They're Stealing My Customers! Do Something!

I was listening to a complaint in a meeting a few weeks ago that I have heard a few times. "Brand M leasing company is coming in an taking all my customers! What can you do to help combat this?" In the meeting, the response among the members was one of agreement with the problem and the response from the speaker was agreement with the problem and that they have a new computer program that may help to make more professional presentations. Right. As if that will really make the difference.

It reminded me when I was a fresh new salesman on the floor. A prospect would come through the door and I would greet them and go to show them something and when I came in for the key, this other salesman says that is his customer and I am stealing his customer and he was mighty upset to the point of punching me out! I said that the customer did not mention him, but that he was welcome to take over from here. I sent him out to take over.

I learn pretty quickly. After a couple of times at this, my first question to every prospect who entered the showroom was this: "Welcome to Brand Motors! Are you looking for someone in particular?" If they said no, they were mine for the moment. Next time they would come in, if they didn't ask for me, then they were not my customer any longer.

One can make all the assumptions that they want, but this business is all about relationships. If you have a relationship, generally they will do business with you until you prove to them otherwise. If your relationship is superficial or weak, your claims are unfounded. Customer loyalty is a great goal to have and work toward, but it is not easy to achieve. It requires communication with your client, looking after their needs and understanding their business and generally doing what is in their best interests.

A lot of people in the car business sell a car or even a fleet of cars to a customer and then think it is their customer. Hogwash. You made a sale and that is it. Customer loyalty comes with a strong relationship and staying in touch in various ways to demonstrate that. In addition, it means providing service and services that are valuable to the client.

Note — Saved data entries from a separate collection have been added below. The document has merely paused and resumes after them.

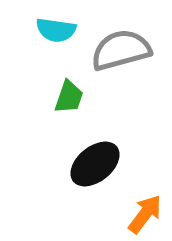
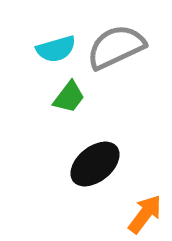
cyan semicircle: moved 19 px down; rotated 24 degrees counterclockwise
gray semicircle: moved 5 px left, 3 px up; rotated 10 degrees counterclockwise
green trapezoid: rotated 18 degrees clockwise
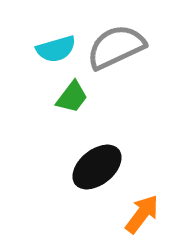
green trapezoid: moved 3 px right
black ellipse: moved 2 px right, 3 px down
orange arrow: moved 3 px left
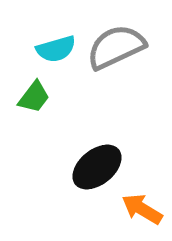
green trapezoid: moved 38 px left
orange arrow: moved 5 px up; rotated 96 degrees counterclockwise
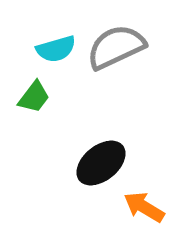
black ellipse: moved 4 px right, 4 px up
orange arrow: moved 2 px right, 2 px up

When I was the young beginner, I would see the elder salesmen with their repeat clients that they said would buy from them every 2 or 3 years like clockwork. Then one day, they see them driving a new brand X and are flabbergasted (don't you just love that word. . .) and beside themselves with indignation. Why the nerve of them buying that brand X! They must have given that thing away. . . (and a number of other reasons, some not so pretty). They used to tell me that they don't need a follow up system because their customers are loyal to them for life. Right. They were 20 year veterans: 1 years experience repeated 20 times. Still selling 8-10 cars a month after 20 years. Customer loyalty? Hot air. If they really had good repeat customers, their sales would be going up every year.

Designing a great follow up system is a great help to increase your business, by communicating with your prospects and customers to let them know that you want their business. A phone call every now and then is another help. Follow up is a key ingredient to success.

Think about how people buy. I wrote a piece in this blog that only 4% buy price. I know that is true, though 100% may mention price. Since it is true, you would not be losing a customer for price unless they are a 4% price buyer. The rest of the customers (96%) buy you, your dealership, the product, the service, their friends recommendation or any number of other things. People like dealing with friends, so stay in touch like a friend and keep the customer yours for life. It's a bold move. No more whining about the wolf coming into the pen and taking your sheep. You've got a lock on the gate.